Только под утро можно было выйти из подвалов. Штеттен с Дойно вернулись к себе, спать обоим не хотелось.
— С этой ночи начинается ваше возвращение в Вену, надо это отпраздновать! — заявил Дойно.
— Война будет долгой, — невозмутимо отозвался Штеттен. — Не знаю, доживу ли я до ее окончания. Но в Вену я никогда не вернусь. Я слишком любил этот город, чтобы мог когда-нибудь его простить — вот как вы никогда не простите коммунизму его растление.
— Сравнение не убедительно, ибо город это не….
— Оставьте, Дион, сейчас рано думать о возвращении. Эти налеты мне не нравятся. Не смейтесь, я говорю серьезно. Если это учебные тревоги, то они слишком запоздали, но если это всерьез, то это очень плохой признак. Где-то на французскую территорию залетает немецкий самолет, и двенадцать миллионов человек, от Страсбурга до Парижа, вскакивают среди ночи, мчатся в подвалы, в самое лучшее для сна время — значит, все добрые духи отвернулись от ответственных за это лиц, значит, эти лица не продумали все как следует уже много лет назад?
— Это лишь первая ночь, и налеты, вероятно, были учебные. Надо же приучить население всерьез относиться к налетам.
— Глупости, — нетерпеливо возразил Штеттен, — так не учат, совсем наоборот! Повестка может прийти с утренней почтой — вас не пугает казарма, унтер-офицеры? О том, что будет дальше, мы говорить не станем.

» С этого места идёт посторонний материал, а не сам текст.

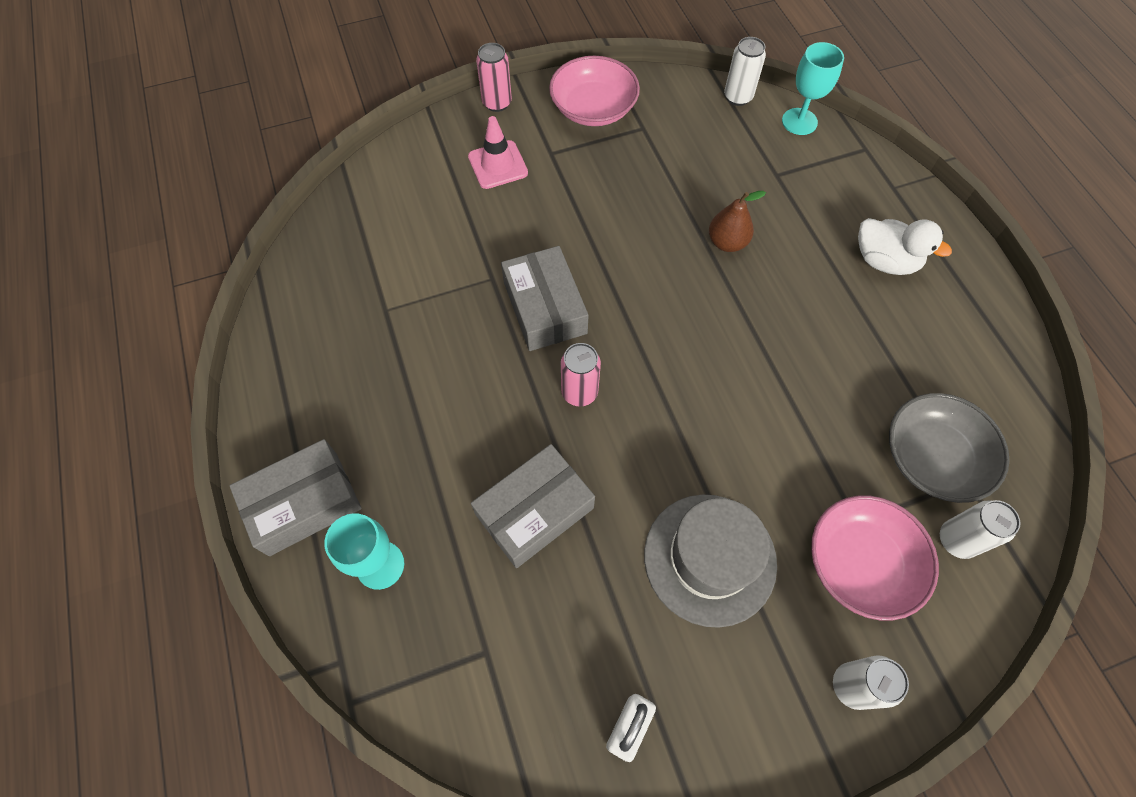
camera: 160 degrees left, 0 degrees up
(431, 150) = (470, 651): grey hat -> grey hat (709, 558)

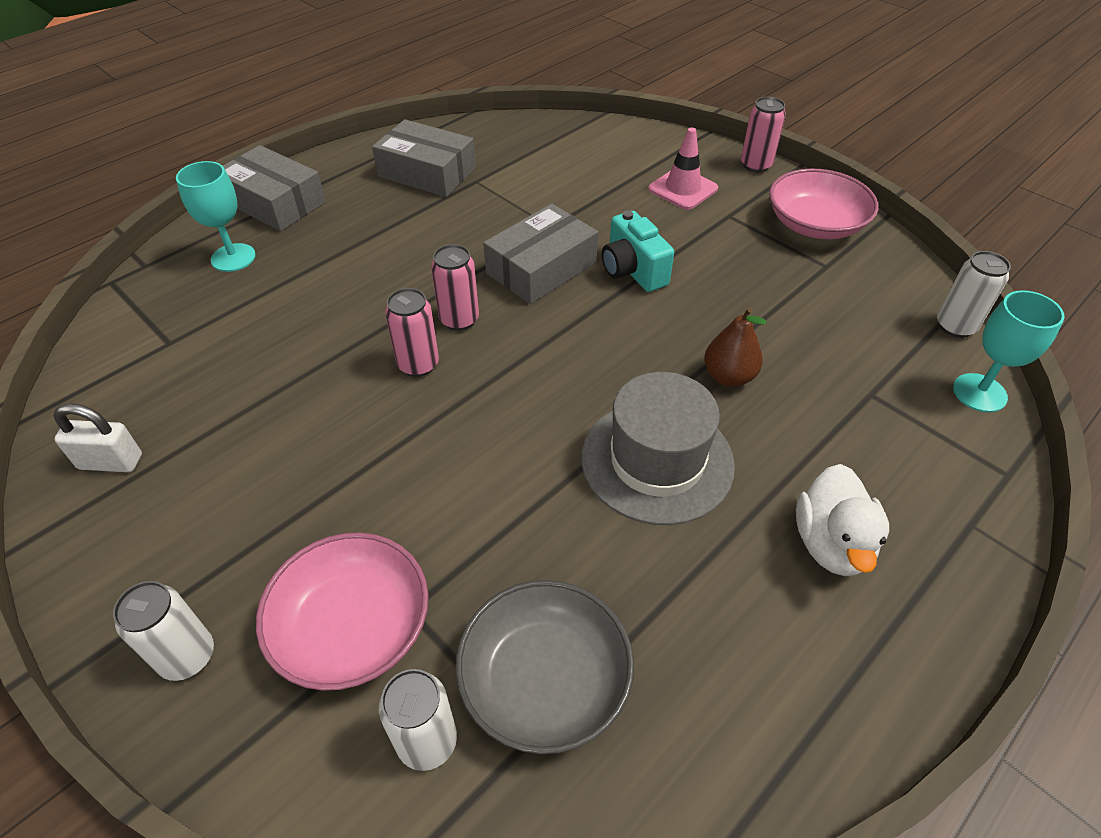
camera: 65 degrees right, 15 degrees down
(534, 511) = (316, 329): grey box -> grey box (427, 172)
(583, 246) = (633, 271): none -> turquoise camera
(620, 441) = (418, 364): none -> pink can
(709, 558) = (310, 475): grey hat -> grey hat (657, 461)

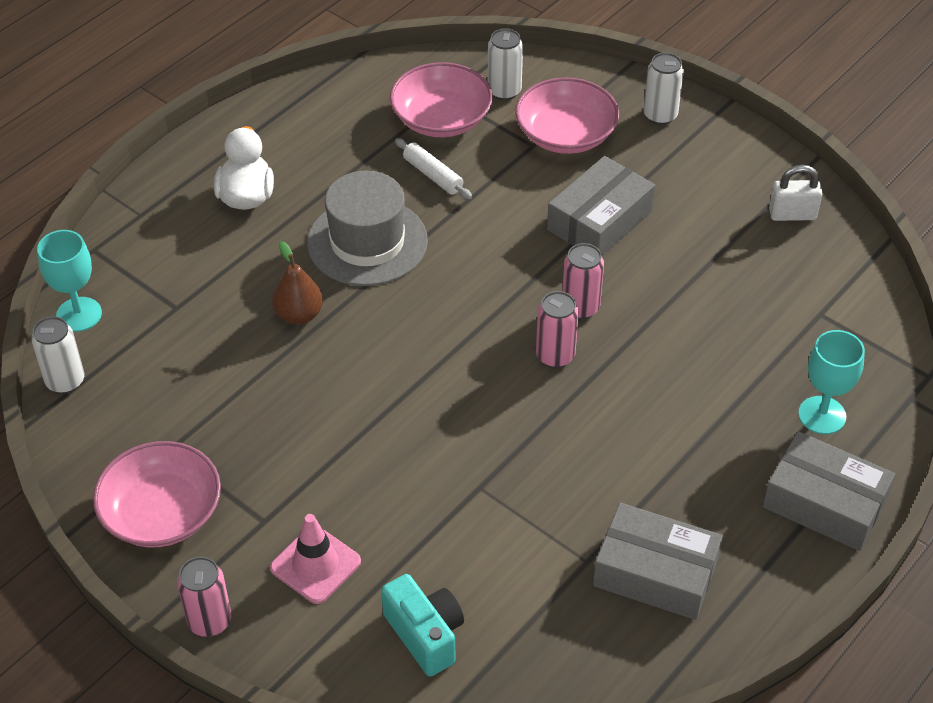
camera: 175 degrees right, 0 degrees up
(541, 268) = (482, 425): grey box -> grey box (599, 220)
(545, 680) = (441, 118): grey bowl -> pink bowl
(567, 561) = (433, 175): none -> white rolling pin
(633, 271) = (383, 428): turquoise camera -> turquoise camera (425, 635)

— Дальше будет поражение третьего рейха — пока я думаю только об этом. А об унтер-офицерах я, вполне возможно, буду думать в казарме. Разве на фронте солдат думает о цели или даже о смысле войны?
— Вы будете думать.
— Не знаю. Но вам сейчас нужно лечь, профессор, скоро явятся гости, день обещает быть таким же шумным, как всю последнюю неделю.
— Все уже подписали наш манифест «Против Гитлера и его союзника Сталина»?
— Нет, многие еще медлят. Обманутый муж, заставший свою жену голой в постели с голым мужчиной, но еще терзающийся сомнениями, а вдруг жена все-таки не изменила ему, стал образцом для многих моих товарищей. Так же и Сталин ввиду угрозы Гитлера годами был образцом демократического политика.